The authors acknowledge Health Education and Behavioral Sciences Department of Jimma University, Addis Ababa Health Bureau, all the health centers, and study participants taking part in this study without whom this study might not be possible.

The authors deeply acknowledge Health Education and Behavioral Sciences Department’s experts for their critical advice, while they had been working on revising the manuscript to increase its readability.

Last but not the least, they deeply thank W/ro Zenebech Asefa who cared them during the previous 3 weeks, more than ever, while they had been rewriting and revisiting all analyses for longer hours per day.

Authors’ contributions

Fikremariam Workagegn (first author). Contributed to the development and write-up of the proposal, presenting to the Ethical Appraisal Committee, and reviewed and corrected the Ethical Appraisal Committee’s comments. He contributed to recruit data collectors, supervise data collection, and collect the filled questionnaire daily. He coded and entered data into Epi Info version 3.2 software for editing and transferring the data to SPSS version 20. He was the primary person to analyze and write draft results.

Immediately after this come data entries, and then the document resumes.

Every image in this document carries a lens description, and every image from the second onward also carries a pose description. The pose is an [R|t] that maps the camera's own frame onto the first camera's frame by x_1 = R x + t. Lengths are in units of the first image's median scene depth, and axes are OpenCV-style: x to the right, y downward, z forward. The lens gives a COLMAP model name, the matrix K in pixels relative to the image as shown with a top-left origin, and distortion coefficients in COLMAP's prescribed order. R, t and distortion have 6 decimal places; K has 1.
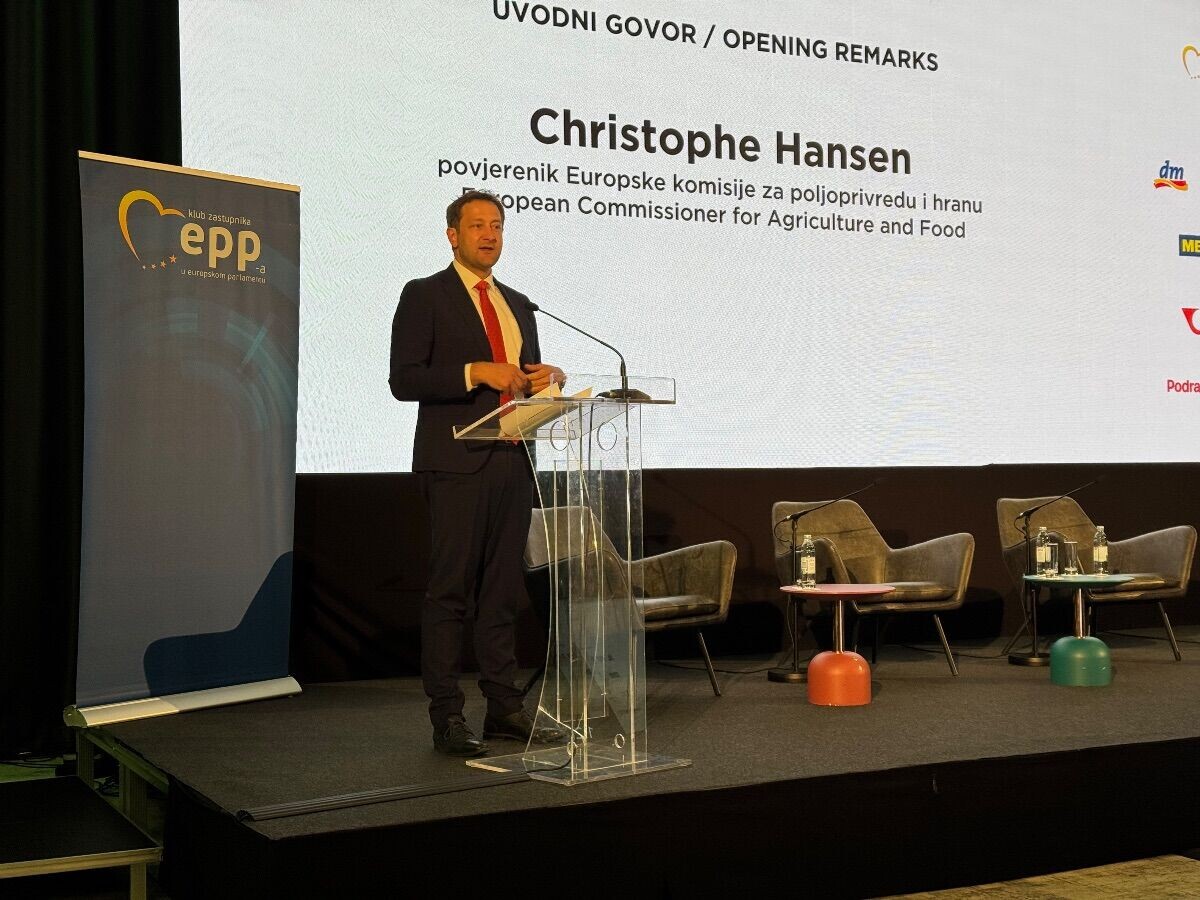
lens RADIAL K [[1705.7, 0, 600.0], [0, 1705.7, 450.0], [0, 0, 1]] dist [0.228285, -0.479362]
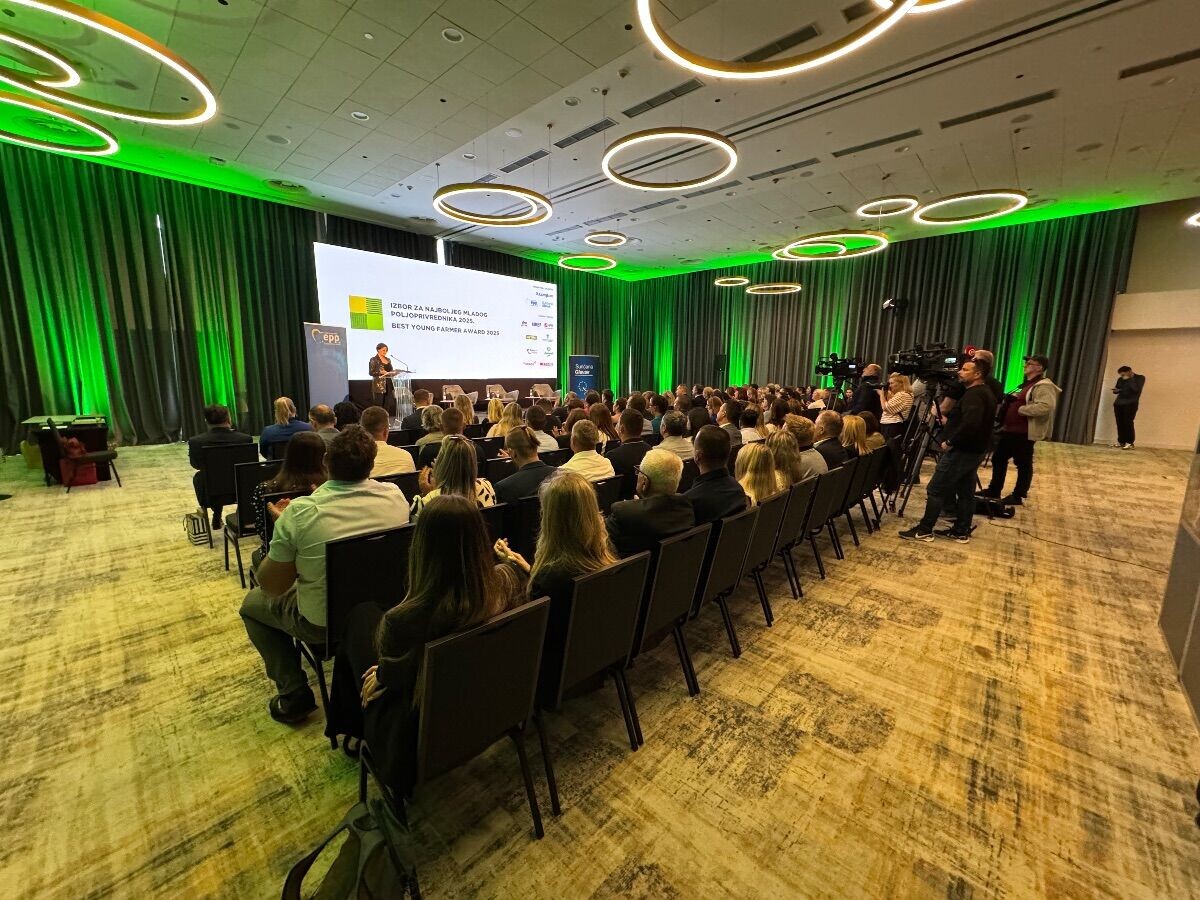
lens RADIAL K [[482.2, 0, 600.0], [0, 482.2, 450.0], [0, 0, 1]] dist [-0.000852, -0.000034]
pose [[0.943251, -0.032483, 0.330489, 0.064150], [-0.027232, 0.984287, 0.174465, -0.056815], [-0.330963, -0.173564, 0.927544, -0.724585]]
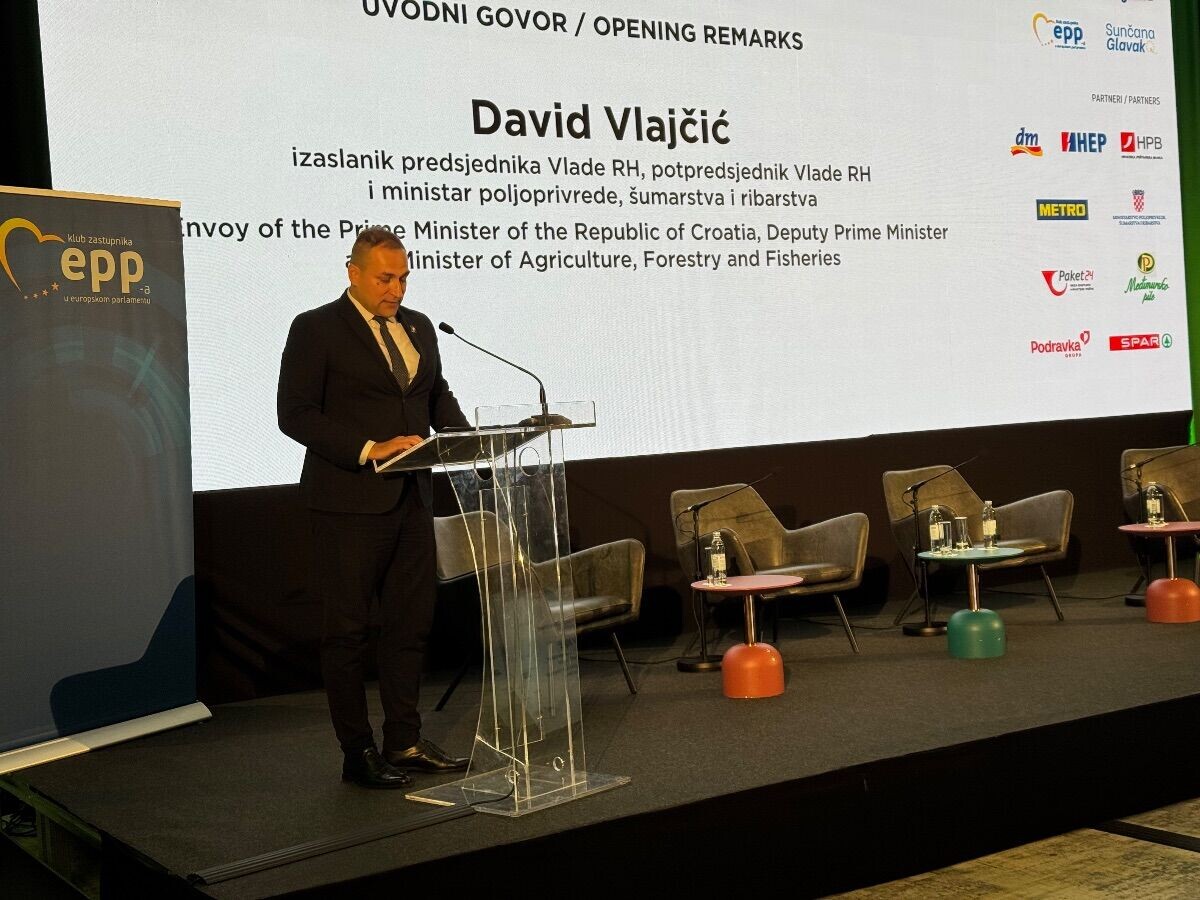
lens RADIAL K [[1705.7, 0, 600.0], [0, 1705.7, 450.0], [0, 0, 1]] dist [0.228285, -0.479362]
pose [[0.994565, -0.052631, 0.089841, -0.033344], [0.049523, 0.998106, 0.036484, -0.036825], [-0.091591, -0.031836, 0.995288, 0.000409]]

Getachew Kiros (second author) was the second adviser of this research. He reviewed the proposal, analyzed the final data, and prepared the draft manuscript. He was also involved in supervision of data collection and presentation of the proposal to the Ethical Appraisal Committee. The major revision of the analyses was carried out by him.

Lakew Abebe (third author) was the first adviser of this research undertaking. He also supervised the two authors during the concept development, research design, conceptualization of the research, and adoption and modification of the instruments. He supervised data collection, final analyses, and writing up. He revised the document and prepared the manuscript in detail. He is also the corresponding author of this article.

Disclosure

The authors have declared that there are no competing financial and non-financial competing interests.